On the issue of the macho culture of football, Mickey told me:

‘It’s macho, of course. I’ve had a few players who’ve come forward because their wives called on their behalves because of that macho image- that pride stuff that gets in the way. For men in general, it’s one of the last things they want to do- go for therapy- so it’s bad enough, but football being a macho sport makes it even more difficult. But again, by making people aware of what it is we [PFA counsellors] do and how we do it- if we keep putting that message out there- it will remove that stigma.’
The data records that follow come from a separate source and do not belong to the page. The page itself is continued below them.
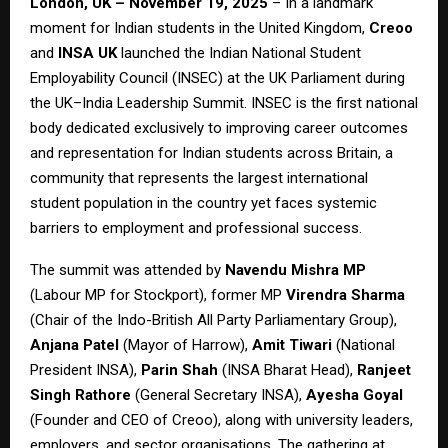
London, UK – November 19, 2025
– In a landmark
moment for Indian students in the United Kingdom,
Creoo
and
INSA UK
launched the Indian National Student
Employability Council (INSEC) at the UK Parliament during
the UK–India Leadership Summit. INSEC is the first national
body dedicated exclusively to improving career outcomes
and representation for Indian students across Britain, a
community that represents the largest international
student population in the country yet faces systemic
barriers to employment and professional success.
The summit was attended by
Navendu Mishra MP
(Labour MP for Stockport), former MP
Virendra Sharma
(Chair of the Indo-British All Party Parliamentary Group),
Anjana Patel
(Mayor of Harrow),
Amit Tiwari
(National
President INSA),
Parin Shah
(INSA Bharat Head),
Ranjeet
Singh Rathore
(General Secretary INSA),
Ayesha Goyal
(Founder and CEO of Creoo), along with university leaders,
employers, and sector organisations. The gathering at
Mickey told me about his own experiences as a player and how speaking with someone like himself, as he is now, would have made such a big difference to his game. As a promising young player who had made it into the England under-19 team, in 1991, at the age of twenty-one, he injured his cruciate ligament. Having been catapulted into professional football from playing with his mates in the park at sixteen, his ‘whole world came crashing down’. He did recover physically, but he told me ‘mentally I don’t think I fully recovered because I went into matches thinking ‘If I get tackled, it could be the tackle that finishes my career.’ So I went into games at 75%.’

If Mickey were to speak with himself as a twenty-something year old…

‘I would have told myself that medically the injury’s fine- in fact it’s stronger than it was before; you just need to go out there and go play. And ‘what are your fears?’.. Then at least you’re talking about what doubts you have rather than keeping it inside…

‘You might have financial problems in the background at home, you might have marital problems, knee injury problems…etc; but you’re still expected to perform on a football pitch. It’s difficult, because you’re carrying those things around with you, whilst trying to play football as well.’

So, as sport psychologists are only too aware, sport- and football alike- is heavily reliant on mental processes. Promoting openness about mental health is therefore key not only to helping players manage everyday life, but performance as well.